_MATERIAL SUPPLIED_
*****

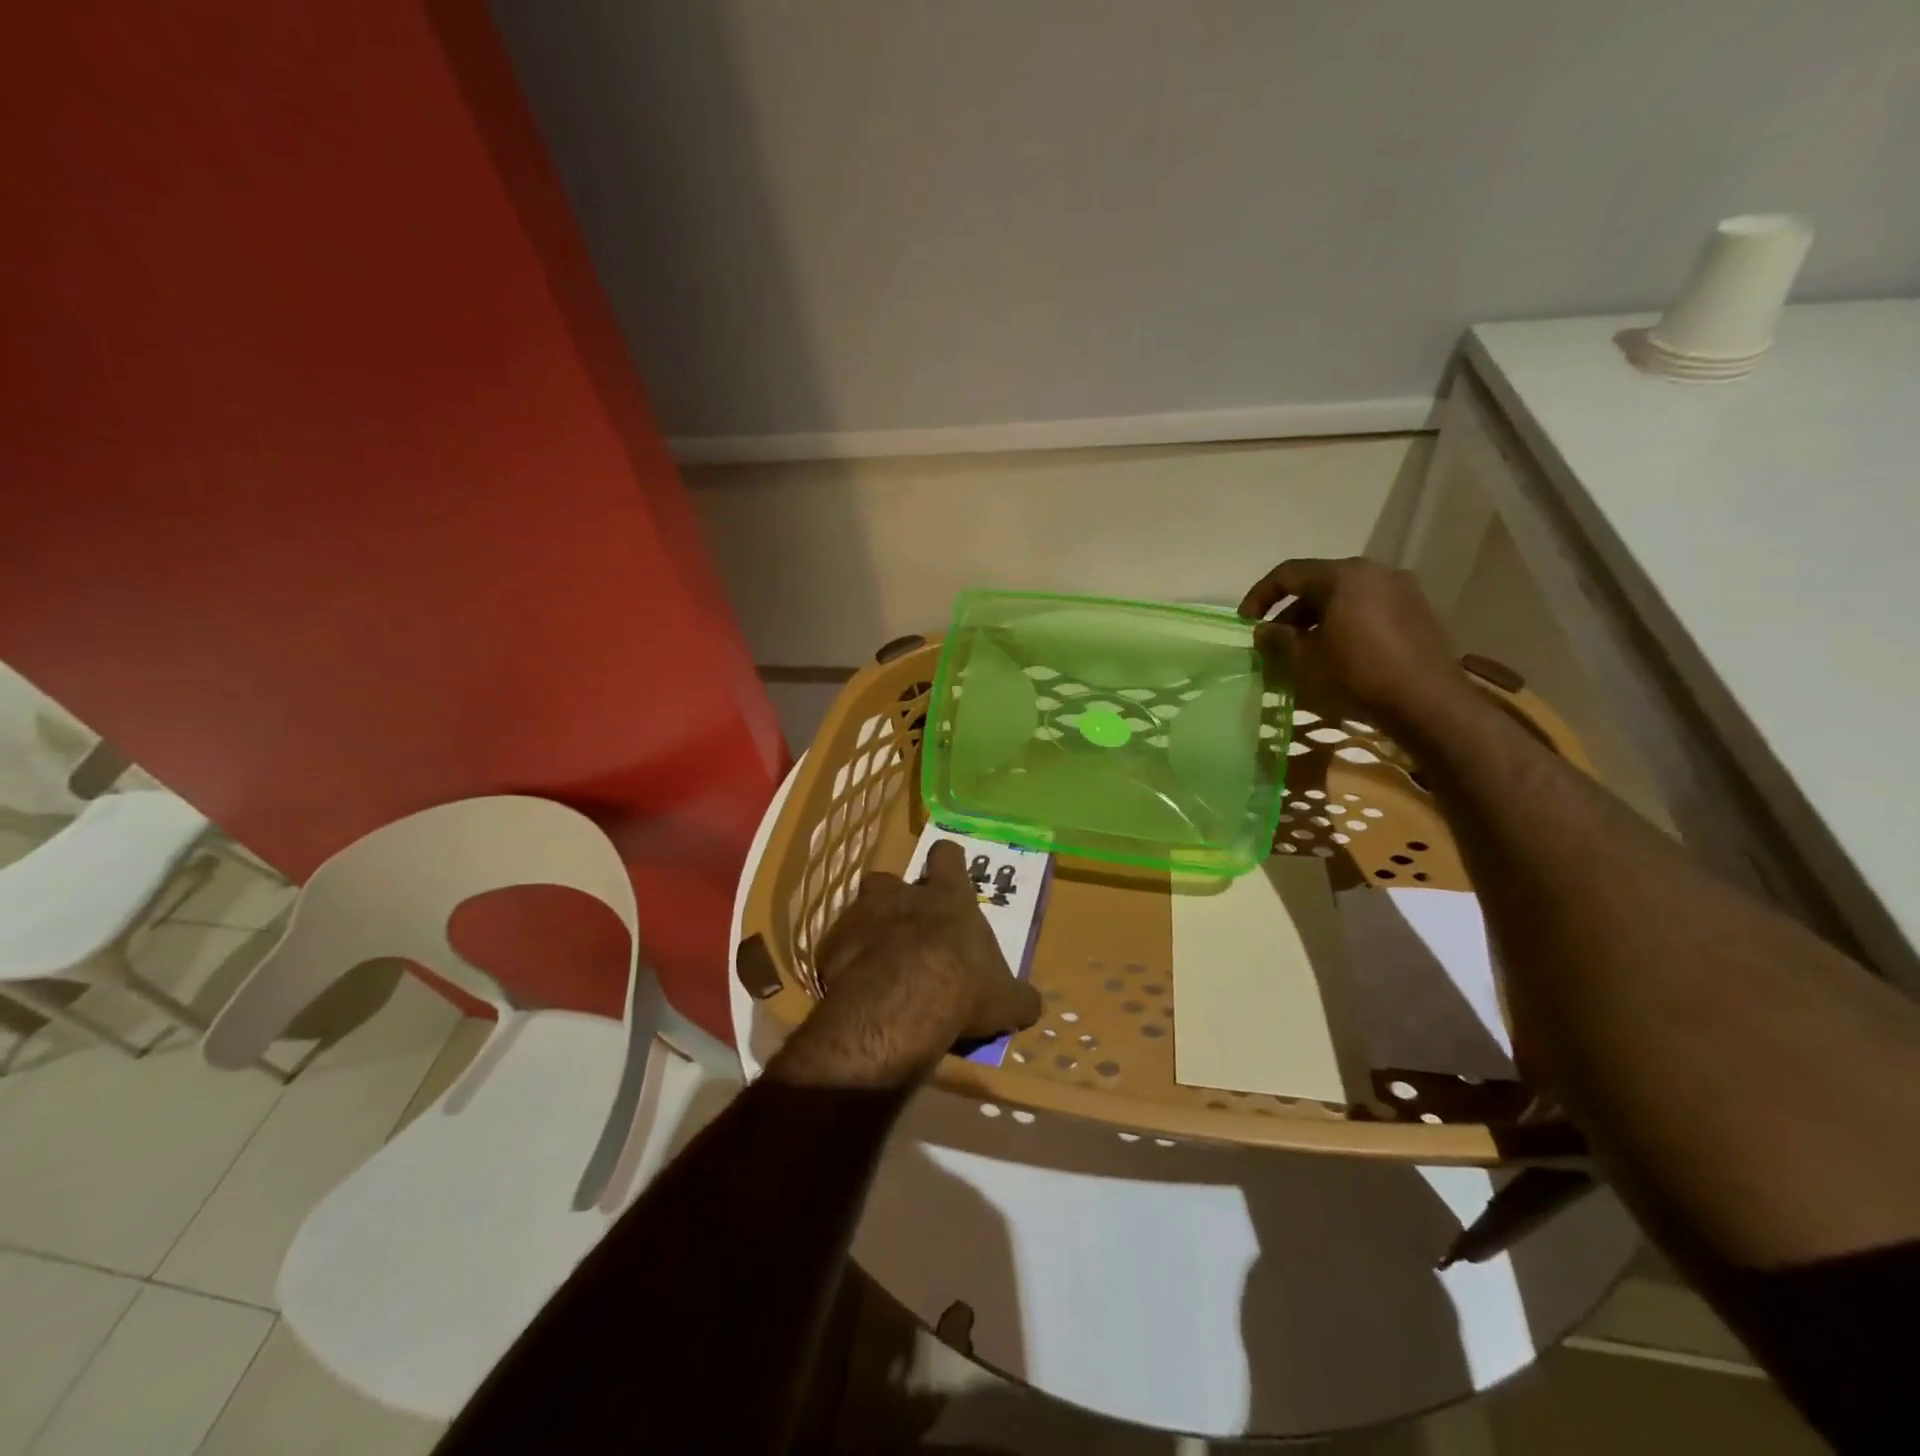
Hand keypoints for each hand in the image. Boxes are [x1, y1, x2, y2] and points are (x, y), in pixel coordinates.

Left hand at [768, 840, 1042, 1088]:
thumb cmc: (963, 988)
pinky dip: (845, 964)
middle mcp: (902, 894)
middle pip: (892, 879)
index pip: (947, 856)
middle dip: (897, 899)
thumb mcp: (1006, 1000)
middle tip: (908, 931)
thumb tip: (1033, 1004)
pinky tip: (854, 990)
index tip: (948, 874)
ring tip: (878, 962)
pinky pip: (837, 948)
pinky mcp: (831, 945)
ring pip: (860, 908)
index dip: (948, 862)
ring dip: (868, 928)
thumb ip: (1019, 997)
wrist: (900, 1005)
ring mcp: (861, 915)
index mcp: (948, 896)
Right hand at [1239, 557, 1474, 739]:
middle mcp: (1376, 572)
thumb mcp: (1305, 659)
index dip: (1260, 595)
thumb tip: (1263, 630)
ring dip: (1318, 620)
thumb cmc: (1358, 674)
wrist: (1428, 703)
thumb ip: (1279, 639)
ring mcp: (1402, 591)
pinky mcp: (1418, 613)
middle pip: (1319, 583)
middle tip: (1274, 640)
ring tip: (1303, 650)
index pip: (1289, 573)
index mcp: (1344, 575)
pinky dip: (1345, 624)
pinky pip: (1370, 609)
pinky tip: (1338, 653)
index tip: (1245, 622)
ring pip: (1346, 597)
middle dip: (1291, 611)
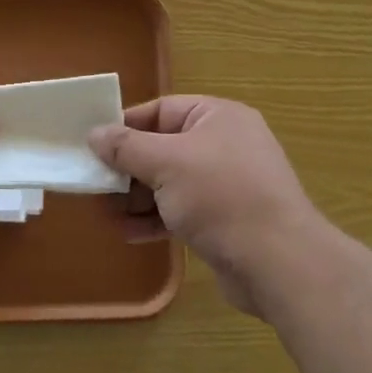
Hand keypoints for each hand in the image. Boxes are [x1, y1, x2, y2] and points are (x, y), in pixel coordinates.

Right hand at [89, 96, 324, 315]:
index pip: (161, 110)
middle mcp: (224, 144)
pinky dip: (156, 219)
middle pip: (162, 148)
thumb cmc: (220, 196)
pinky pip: (182, 211)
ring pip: (170, 183)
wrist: (278, 262)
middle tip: (95, 186)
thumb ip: (126, 147)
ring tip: (106, 214)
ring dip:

*****

_ASSIGNMENT_
Your copy should hold exactly the lines from the line containing "ring pip: (860, 908)" through the last line of the listing above, both included, and no pictures.

_THE ANSWER_
ring pip: (860, 908)
index dip: (948, 862)
ring dip: (868, 928)
thumb ip: (1019, 997)
wrist: (900, 1005)
ring mcp: (861, 915)
index mcp: (948, 896)
Right hand at [1239, 557, 1474, 739]:
middle mcp: (1376, 572)
thumb mcp: (1305, 659)
index dip: (1260, 595)
thumb tip: (1263, 630)
ring dip: (1318, 620)
thumb cmc: (1358, 674)
wrist: (1428, 703)
thumb ip: (1279, 639)
ring mcp: (1402, 591)
pinky mcp: (1418, 613)
middle pip: (1319, 583)
middle tip: (1274, 640)
ring tip: (1303, 650)
index pip: (1289, 573)
index mcp: (1344, 575)
pinky dip: (1345, 624)
pinky pip: (1370, 609)
pinky tip: (1338, 653)
index tip: (1245, 622)
ring pip: (1346, 597)
middle dip: (1291, 611)
Hand keypoints for each hand in the image. Boxes are [x1, y1, x2, y2] and points are (x, y), in pixel coordinates.

Right hand at [89, 96, 324, 315]:
index pip: (161, 110)
middle mcp: (224, 144)
pinky dip: (156, 219)
middle pip: (162, 148)
thumb cmc: (220, 196)
pinky pip: (182, 211)
ring pip: (170, 183)
wrist: (278, 262)
middle tip: (95, 186)
thumb ip: (126, 147)
ring tip: (106, 214)
ring dip:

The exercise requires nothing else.